Cuban Exile Raises about $13,000 to Replace Etecsa’s Controversial Billboard in Miami

Proposal to replace the advertising space that advertised telephone recharges with the Etecsa logo in Miami. (Telemundo 51/Capture)

14ymedio bigger14ymedio, Havana, 25 July 2022 — “Cuban exile is respected!” will say the Miami billboard that briefly housed an advertising message from the Cuban state telecommunications monopoly Etecsa announcing its telephone recharges. “We don’t want more communist propaganda,” concludes the new text that its promoters want to put on the edge of the Palmetto highway when they get the funds to pay for the space.

The previous advertising poster was removed on July 14, after a campaign on social networks in which the content of advertising placed on one of the busiest highways in Hialeah, where a population mostly of Cuban origin lives, was described as an “insult.”

After the rejection of the community, activist José Alberto García called for fundraising in Miami-Dade County to place the new ad for one month at a cost of more than $11,000. “The initiative is for Cuban exile to unite and in this way give an answer to the front men of the Cuban dictatorship and let them know that we are here, and we are going to put up our anti-communist billboard,” García told Telemundo 51.

On the billboard that was removed, one could see the actress Tahimí Alvariño, the advertising face of the Katapulk company, which sells food and toiletries for emigrants to buy for their relatives on the island, in addition to telephone recharges from Etecsa, the Cuban State telecommunications monopoly.

“For me it was a mockery of exile and so many people who have sacrificed themselves and fled that dictatorship. Don’t let them come and put a sign in our face and stand idly by. That’s not going to be allowed,” García said.

The billboard advertised phone recharges to Cuba, but it was removed after pressure from opponents in Miami. (Collage)

Another phrase that will be put on the new billboard, for which more than $12,000 has already been raised, will be: “Down with the dictatorship. Homeland and Freedom” along with the hashtags #CubaPaLaCalle [Cuba[ns] into the Street] and #LibertadParaLosPresosPolíticos [Freedom for the Political Prisoners].

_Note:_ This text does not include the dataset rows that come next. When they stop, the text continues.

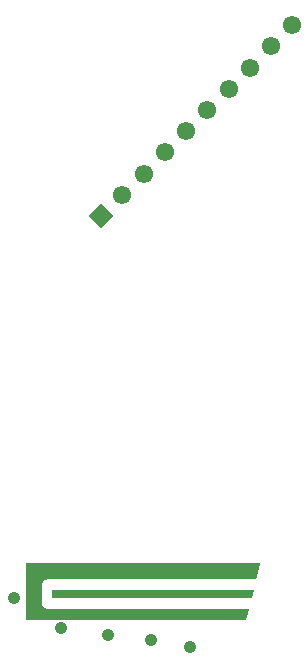
<source format=gts>
%FSLAX33Y33*%
%MOMM*%
%AMRect-W1550000-H1550000-RO1.750*
21,1,1.55,1.55,0.,0.,45*%
%ADD10C,0.0508*%
%ADD11C,1.0668*%
%ADD12C,1.55*%
%ADD13Rect-W1550000-H1550000-RO1.750*%
D10*
%LNpour fill*%
G01*
X46664Y6516D02*
X46664Y6516D01*
X29649Y6516*
X29648Y6516*
X29557Y6525*
X29554Y6526*
X29466Y6553*
X29464Y6554*
X29382Y6597*
X29380Y6599*
X29309Y6657*
X29307Y6659*
X29249Y6730*
X29247Y6732*
X29204Y6814*
X29203Y6816*
X29176Y6904*
X29175Y6907*
X29166Y6998*
X29166Y6999*
X29166Y8601*
X29166Y8602*
X29175Y8693*
X29176Y8696*
X29203Y8784*
X29204Y8786*
X29247Y8868*
X29249Y8870*
X29307Y8941*
X29309Y8943*
X29380Y9001*
X29382Y9003*
X29464Y9046*
X29466Y9047*
X29554Y9074*
X29557Y9075*
X29648Y9084*
X29649Y9084*
X47315Y9084*
X47622Y10425*
X27875Y10425*
X27875Y5625*
X46411Y5625*
X46664Y6516*
X27875Y5650D02*
X46418Y5650D01*
X27875Y5699D02*
X46432Y5699D01*
X27875Y5749D02*
X46446Y5749D01*
X27875Y5798D02*
X46460Y5798D01*
X27875Y5848D02*
X46474Y5848D01*
X27875Y5897D02*
X46488Y5897D01*
X27875Y5947D02*
X46502Y5947D01*
X27875Y5996D02*
X46516Y5996D01*
X27875Y6046D02*
X46530Y6046D01*
X27875Y6095D02*
X46544Y6095D01*
X27875Y6145D02*
X46558Y6145D01*
X27875Y6194D02*
X46573Y6194D01*
X27875Y6244D02*
X46587Y6244D01*
X27875Y6293D02*
X46601Y6293D01*
X27875Y6343D02*
X46615Y6343D01*
X27875Y6392D02*
X46629Y6392D01*
X27875Y6442D02*
X46643Y6442D01*
X27875Y6492D02*
X46657Y6492D01*
X27875Y6541D02*
X29505Y6541D01*
X27875Y6591D02*
X29395Y6591D01*
X27875Y6640D02*
X29330Y6640D01*
X27875Y6690D02*
X29282Y6690D01*
X27875Y6739D02*
X29244Y6739D01*
X27875Y6789D02*
X29217Y6789D01*
X27875Y6838D02*
X29196Y6838D01*
X27875Y6888D02*
X29181Y6888D01*
X27875Y6937D02*
X29172Y6937D01*
X27875Y6987D02*
X29168Y6987D01*
X27875Y7036D02*
X29166Y7036D01*
X27875Y7086D02*
X29166Y7086D01*
X27875Y7135D02*
X29166Y7135D01*
X27875Y7185D02*
X29166Y7185D01*
X27875Y7234D02*
X29166Y7234D01*
X27875Y7284D02*
X29166Y7284D01*
X27875Y7334D02*
X29166Y7334D01*
X27875Y7383D02*
X29166Y7383D01*
X27875Y7433D02*
X29166Y7433D01*
X27875Y7482D02*
X29166Y7482D01*
X27875Y7532D02*
X29166Y7532D01*
X27875Y7581D02*
X29166Y7581D01*
X27875Y7631D02*
X29166Y7631D01*
X27875Y7680D02*
X29166Y7680D01*
X27875Y7730D02*
X29166Y7730D01*
X27875Y7779D02*
X29166Y7779D01*
X27875Y7829D02*
X29166Y7829D01*
X27875Y7878D02*
X29166Y7878D01*
X27875Y7928D02*
X29166Y7928D01*
X27875Y7977D02*
X29166Y7977D01*
X27875Y8027D02*
X29166Y8027D01*
X27875Y8076D02*
X29166Y8076D01*
X27875Y8126D02*
X29166Y8126D01*
X27875Y8176D02*
X29166Y8176D01*
X27875Y8225D02*
X29166Y8225D01*
X27875Y8275D02*
X29166Y8275D01*
X27875Y8324D02*
X29166Y8324D01*
X27875Y8374D02*
X29166Y8374D01*
X27875Y8423D02*
X29166Y8423D01*
X27875Y8473D02*
X29166Y8473D01*
X27875Y8522D02*
X29166Y8522D01*
X27875Y8572D02*
X29166Y8572D01*
X27875Y8621D02*
X29168Y8621D01*
X27875Y8671D02*
X29173Y8671D01*
X27875Y8720D02*
X29183Y8720D01*
X27875Y8770D02*
X29198Y8770D01*
X27875Y8819D02*
X29221Y8819D01*
X27875Y8869D02*
X29248Y8869D01*
X27875Y8919D02*
X29289Y8919D01*
X27875Y8968D02*
X29340Y8968D01*
X27875Y9018D02*
X29410Y9018D01*
X27875Y9067D02*
X29531Y9067D01*
X27875Y9117D02*
X47322Y9117D01*
X27875Y9166D02*
X47334Y9166D01*
X27875Y9216D02*
X47345Y9216D01*
X27875Y9265D02*
X47356Y9265D01*
X27875Y9315D02*
X47368Y9315D01*
X27875Y9364D02*
X47379Y9364D01*
X27875Y9414D02*
X47390Y9414D01*
X27875Y9463D02*
X47402Y9463D01*
X27875Y9513D02*
X47413Y9513D01*
X27875Y9562D02*
X47424Y9562D01*
X27875Y9612D02*
X47436Y9612D01*
X27875Y9661D02*
X47447Y9661D01*
X27875Y9711D02*
X47458Y9711D01*
X27875Y9761D02*
X47470Y9761D01*
X27875Y9810D02*
X47481Y9810D01*
X27875Y9860D02*
X47493Y9860D01*
X27875Y9909D02*
X47504Y9909D01*
X27875Y9959D02*
X47515Y9959D01*
X27875Y10008D02*
X47527Y10008D01*
X27875Y10058D02*
X47538Y10058D01*
X27875Y10107D02*
X47549Y10107D01*
X27875Y10157D02*
X47561Y10157D01*
X27875Y10206D02*
X47572Y10206D01*
X27875Y10256D02*
X47583Y10256D01*
X27875Y10305D02*
X47595Y10305D01*
X27875Y10355D02*
X47606Y10355D01*
X27875Y10404D02*
X47617Y10404D01*
X47081Y8116D02*
X47081Y8116D01*
X30134Y8116*
X30134Y7484*
X46918Y7484*
X47081Y8116*
X30134Y7508D02*
X46924Y7508D01*
X30134Y7557D02*
X46937Y7557D01*
X30134Y7607D02*
X46950Y7607D01*
X30134Y7656D02*
X46963Y7656D01*
X30134Y7706D02*
X46975Y7706D01*
X30134Y7755D02*
X46988Y7755D01*
X30134Y7805D02*
X47001Y7805D01*
X30134Y7854D02*
X47013Y7854D01*
X30134Y7904D02*
X47026Y7904D01*
X30134Y7954D02*
X47039Y7954D01*
X30134Y8003D02*
X47052Y8003D01*
X30134Y8053D02*
X47064Y8053D01*
X30134Y8102D02*
X47077Y8102D01*
%LNtop solder mask_traces*%
D11*
X41800Y3300D03*
X38500Y3900D03*
X30900Y4900D03*
X34850Y4300D03*
X26850Y7400D03*
%LNtop solder mask component f3a27893b55f737a*%
D12*
X36064Y41564D03*
X37860Y43360D03*
X39656Y45156D03*
X41452Y46952D03*
X43248Y48748D03*
X45044Y50544D03*
X46840Y52340D03*
X48636Y54136D03*
X50432Y55932D03*
D13*
X34268Y39768D03*
M02*
</source>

Cuban-American businessman Hugo Cancio, owner of Katapulk and one of the island’s emigrants who maintains closer commercial ties with the Havana regime, then responded to the controversy in a written statement sent to Telemundo, in which he stressed that Etecsa is not sanctioned by the U.S. Government: “This is an activity authorized by the regulations of OFAC (the U.S. Treasury office in charge of applying the embargo).”

“Etecsa is the telecommunications company in Cuba where all Cubans inside and outside the island process their recharges and buy their data packages for the use of the Internet and other services,” he said, adding that his company did not want to “cause attention or controversy… We decided to offer this much-needed service to our customers and, being new, we wanted to give legitimacy to this management.”

Katapulk belongs to Fuego Enterprises Inc., a company founded by Cancio on December 30, 2004 in Miami. Last year it was one of the entities authorized by the Cuban Government for registration in the registry of foreign companies that do business with the island.